Cross-modal contrastive learning of microscopy image and structure-based representations of molecules
Sprache des Titels:
International Conference on Machine Learning (ICML 2022), 3rd Women in Machine Learning Un-Workshop
Contrastive learning for self-supervised representation learning has brought a strong improvement to many application areas, such as computer vision and natural language processing. With the availability of large collections of unlabeled data in vision and language, contrastive learning of language and image representations has shown impressive results.

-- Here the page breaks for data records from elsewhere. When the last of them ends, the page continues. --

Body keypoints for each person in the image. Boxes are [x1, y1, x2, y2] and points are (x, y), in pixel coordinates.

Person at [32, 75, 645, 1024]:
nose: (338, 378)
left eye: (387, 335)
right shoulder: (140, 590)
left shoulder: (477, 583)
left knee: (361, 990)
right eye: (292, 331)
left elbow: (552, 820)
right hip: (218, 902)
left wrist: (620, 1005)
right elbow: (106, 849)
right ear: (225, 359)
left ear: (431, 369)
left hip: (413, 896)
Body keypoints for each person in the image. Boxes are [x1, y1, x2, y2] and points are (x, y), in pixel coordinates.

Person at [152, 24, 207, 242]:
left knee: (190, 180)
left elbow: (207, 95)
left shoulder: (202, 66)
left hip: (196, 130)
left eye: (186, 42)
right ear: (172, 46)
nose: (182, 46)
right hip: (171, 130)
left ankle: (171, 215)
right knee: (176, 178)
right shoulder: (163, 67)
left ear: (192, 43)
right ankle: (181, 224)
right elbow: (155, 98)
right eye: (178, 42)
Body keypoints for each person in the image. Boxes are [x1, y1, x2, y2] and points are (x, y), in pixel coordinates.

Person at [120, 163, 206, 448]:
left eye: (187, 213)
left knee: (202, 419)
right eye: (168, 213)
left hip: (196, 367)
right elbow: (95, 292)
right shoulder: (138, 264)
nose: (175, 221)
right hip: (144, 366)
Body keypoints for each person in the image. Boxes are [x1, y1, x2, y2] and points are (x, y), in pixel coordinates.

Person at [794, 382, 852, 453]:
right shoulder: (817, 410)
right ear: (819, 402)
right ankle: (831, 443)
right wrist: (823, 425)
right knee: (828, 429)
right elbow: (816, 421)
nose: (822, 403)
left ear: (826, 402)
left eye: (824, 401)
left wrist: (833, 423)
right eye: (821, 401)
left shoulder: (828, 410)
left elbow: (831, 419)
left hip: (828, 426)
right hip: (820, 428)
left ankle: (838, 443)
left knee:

The contrastive learning methods CLIP  and CLOOB  have demonstrated that the learned representations are highly transferable to a large set of diverse tasks when trained on multi-modal data from two different domains. In drug discovery, similar large, multi-modal datasets comprising both cell-based microscopy images and chemical structures of molecules are available. However, contrastive learning has not been used for this type of multi-modal data in drug discovery, although transferable representations could be a remedy for the time-consuming and cost-expensive label acquisition in this domain. In this work, we present a contrastive learning method for image- and structure-based representations of small molecules for drug discovery. Our method, Contrastive Leave-One-Out boost for Molecule Encoders (CLOOME), comprises an encoder for microscopy data, an encoder for chemical structures and a contrastive learning objective. On the benchmark dataset Cell Painting , we demonstrate the ability of our method to learn proficient representations by performing linear probing for activity prediction tasks.